**本文:**
ソースは、バードはGoogleの検索データを使っている分、最新のものまで「カバーしうる」バックボーンがあるけど、GPTは現時点(2023.7.10)では、2021年の情報までしか把握出来ていない。ただ、
言うほどバードも賢くはないし、そこまで情報を把握しきれてもいない。
僕が現時点で感じているGPTの最大の特徴は、
無料だと時間帯によって全く機能しない
と言う事。機能しないとはどういう事かというと、例えば返答が「ハリソン・フォードはアメリカの俳優です」だった時に、
「ハ
「ア
「す
みたいな表示になったりする。月額20ドルの有料会員登録をすると、この辺りは改善され、さらに高度で精度の高い返答が期待出来るらしいが、一方で、
答えるまでの時間が、無料で9秒だったのが有料にしたことで58秒掛かるようになることもあるらしい。
精度を上げるのに「熟考する」というところか。
以前「チャットGPTはクソだ」と書いた。その気持ちは現時点でもあまり変わってはいないが、その時使っていたのは「チャットGPTっぽいアルゴリズムを使った別のアプリ」であったことをお詫びしておく。ごめんなさい。
それでも感想が変わらないのは、前述のように役立たずの返答を返してきたり、
全く返答に満足出来ないことも少なくないからだ。
ただ、これはバードにも少なからず言える。と言うか、現時点でどちらのAIにも言えることとして、
「正確ではありません(キッパリ)」と明言していることだ。
つまり、どちらも結構なレベルで「誤答」する。質問内容にも寄るだろうが、例えばバードで僕の体感、僕の質問で言えば、
正答率は70%くらい
と言って良い。正直あてに出来るレベルとは言い難い。ただ、チャットGPTが正答率が高いかというと、そっちも違う。
「ハリソン・フォードについて詳しく教えて」
と言う質問を、それぞれのAIに投げかけた際、バードはウィキペを見たかのような内容だったのに対し、チャットGPTは、
「誰それ?」
レベルの返答しか返ってこなかった。「2021年まで」と釘を刺すにしても、ハリソンを知らない理由にはならない。逆に、
「カワイイ女の子の口調で答えて」
と言う質問には、チャットGPTは語尾に「♪」を付けたのに対し、バードは「性的な返答はできない」的な突っぱね方をしてきた。
※うろ覚えなので額面通りに取らないように
使い方としては、どちらもGoogleのアカウントで登録して使うことが可能で、チャットGPTにはi_Phone版も出ている。
※アンドロイド版は、明言されてないものの、リリースの予定はある
バードはアプリ版はどちらにも出ていない。
なので、アンドロイドの僕はスマホのPC版を使ったわけだけど、
チャットGPTのサイトが検索で「出てきにくくなってる」気がする。
「バード」で検索すると一番上に「このバード」が出るのとは対照的であり、
Googleの思惑を感じずには居られない。
「Googleの思惑」とは、チャットGPTの制作会社であるOpenAIに対する危機感と、ライバル意識だ。
バードのウィキペを読んだら、これが相当面白かった。

**元データ:**
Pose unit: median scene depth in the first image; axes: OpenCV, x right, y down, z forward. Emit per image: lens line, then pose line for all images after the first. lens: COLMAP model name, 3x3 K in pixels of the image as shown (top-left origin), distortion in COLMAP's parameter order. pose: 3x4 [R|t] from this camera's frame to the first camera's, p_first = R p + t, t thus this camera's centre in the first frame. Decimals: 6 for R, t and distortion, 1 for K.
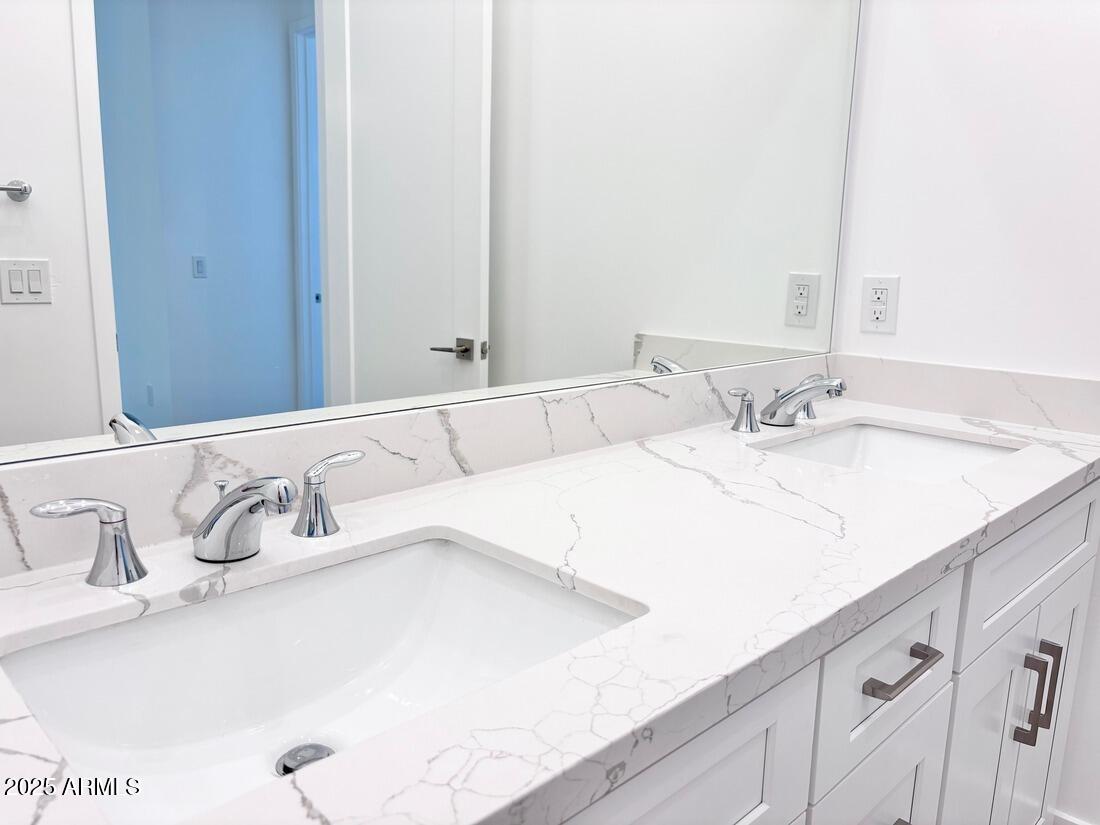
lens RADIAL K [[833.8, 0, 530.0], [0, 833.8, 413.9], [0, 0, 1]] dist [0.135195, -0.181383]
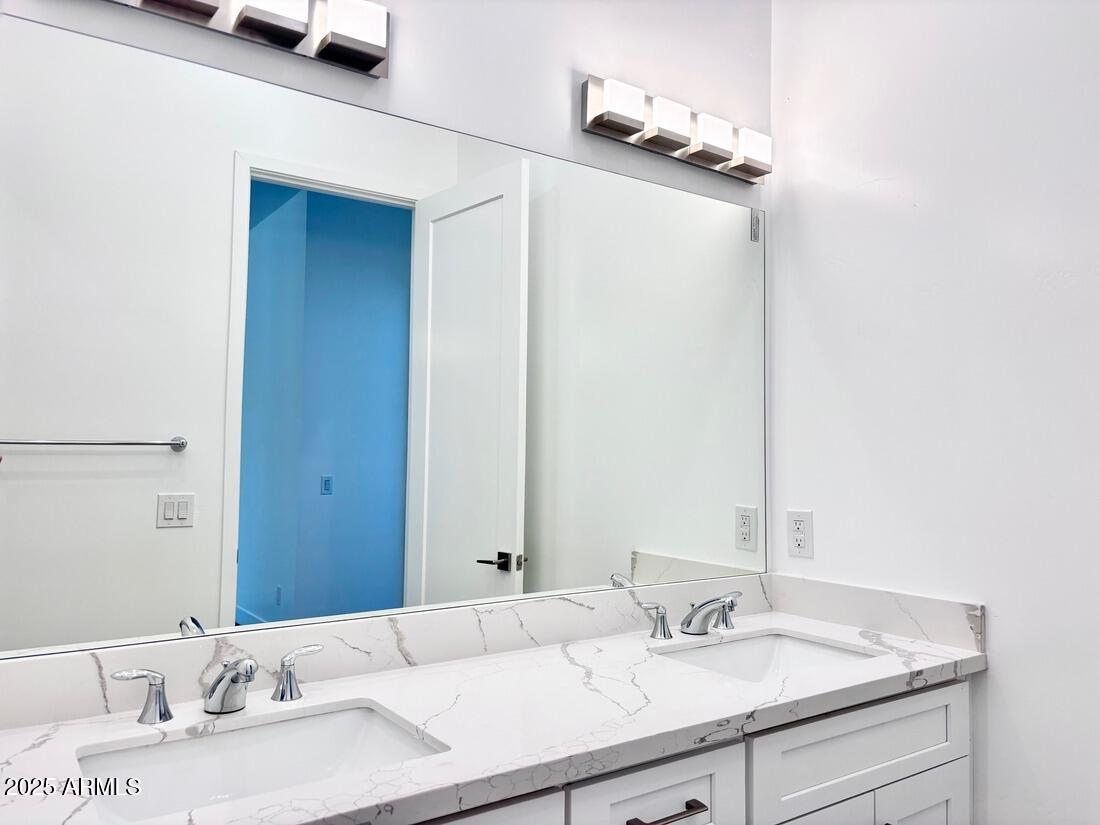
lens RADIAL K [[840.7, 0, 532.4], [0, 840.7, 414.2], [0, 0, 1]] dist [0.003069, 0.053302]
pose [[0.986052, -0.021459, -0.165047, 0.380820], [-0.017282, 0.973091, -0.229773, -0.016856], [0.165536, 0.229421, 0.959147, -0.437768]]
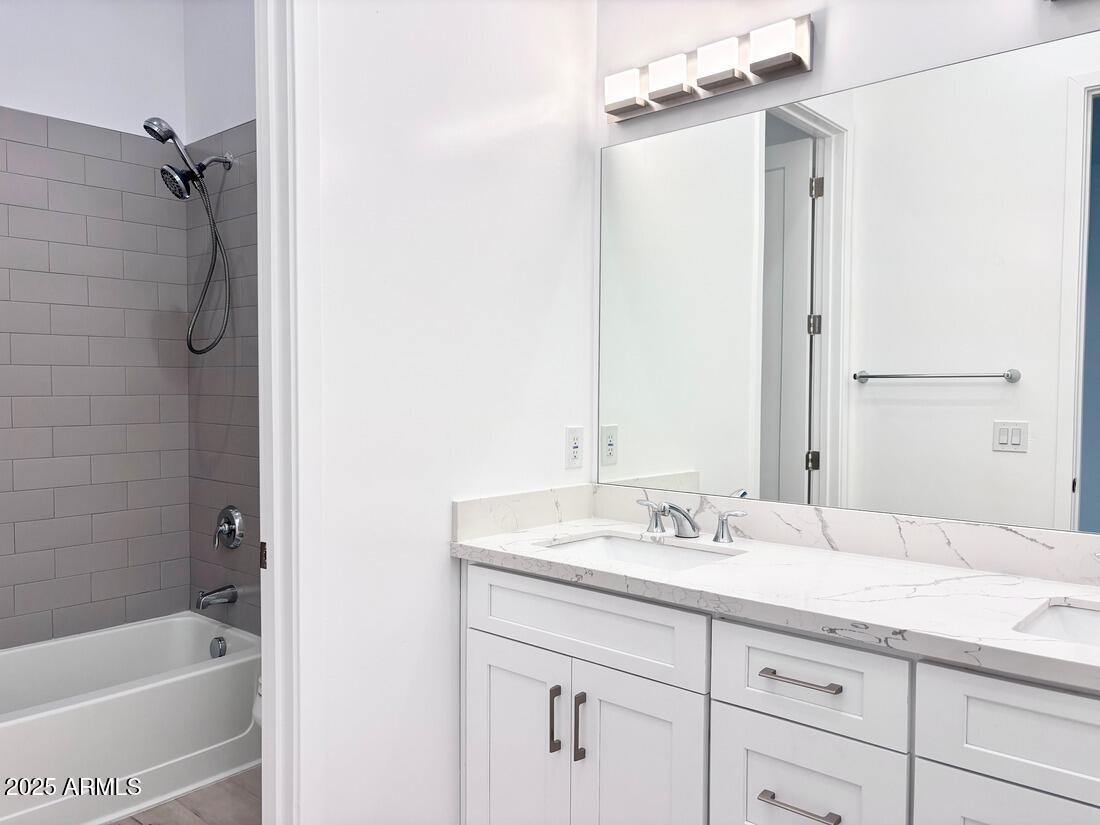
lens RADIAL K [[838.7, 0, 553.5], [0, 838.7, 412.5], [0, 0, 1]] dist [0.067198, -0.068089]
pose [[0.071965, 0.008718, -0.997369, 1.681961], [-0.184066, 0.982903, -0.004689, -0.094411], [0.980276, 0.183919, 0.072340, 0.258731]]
---
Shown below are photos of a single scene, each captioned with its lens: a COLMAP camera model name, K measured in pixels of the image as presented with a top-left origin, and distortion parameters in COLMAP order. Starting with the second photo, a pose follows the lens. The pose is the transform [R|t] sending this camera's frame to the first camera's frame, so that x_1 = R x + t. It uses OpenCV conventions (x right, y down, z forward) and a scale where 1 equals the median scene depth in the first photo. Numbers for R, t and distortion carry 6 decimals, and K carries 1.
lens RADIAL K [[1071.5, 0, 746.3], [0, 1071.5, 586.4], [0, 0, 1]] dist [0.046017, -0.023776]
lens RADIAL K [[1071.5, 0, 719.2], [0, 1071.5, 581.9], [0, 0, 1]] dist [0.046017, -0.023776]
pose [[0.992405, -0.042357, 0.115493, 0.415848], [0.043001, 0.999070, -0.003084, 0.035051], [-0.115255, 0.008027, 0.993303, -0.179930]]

**次の課題:**
1) 本文のうち、「つまり、どちらも結構なレベル」から「i_Phone版も出ている。」までを、両端も含めて一字一句変えずに書き写してください。
2) 本文によると、チャットGPTの有料会員登録は月額いくらですか。

**課題の解答:**
1)
つまり、どちらも結構なレベルで「誤答」する。質問内容にも寄るだろうが、例えばバードで僕の体感、僕の質問で言えば、
正答率は70%くらい
と言って良い。正直あてに出来るレベルとは言い難い。ただ、チャットGPTが正答率が高いかというと、そっちも違う。
「ハリソン・フォードについて詳しく教えて」
と言う質問を、それぞれのAIに投げかけた際、バードはウィキペを見たかのような内容だったのに対し、チャットGPTは、
「誰それ?」
レベルの返答しか返ってこなかった。「2021年まで」と釘を刺すにしても、ハリソンを知らない理由にはならない。逆に、
「カワイイ女の子の口調で答えて」
と言う質問には、チャットGPTは語尾に「♪」を付けたのに対し、バードは「性的な返答はできない」的な突っぱね方をしてきた。
※うろ覚えなので額面通りに取らないように
使い方としては、どちらもGoogleのアカウントで登録して使うことが可能で、チャットGPTにはi_Phone版も出ている。

2) 20ドル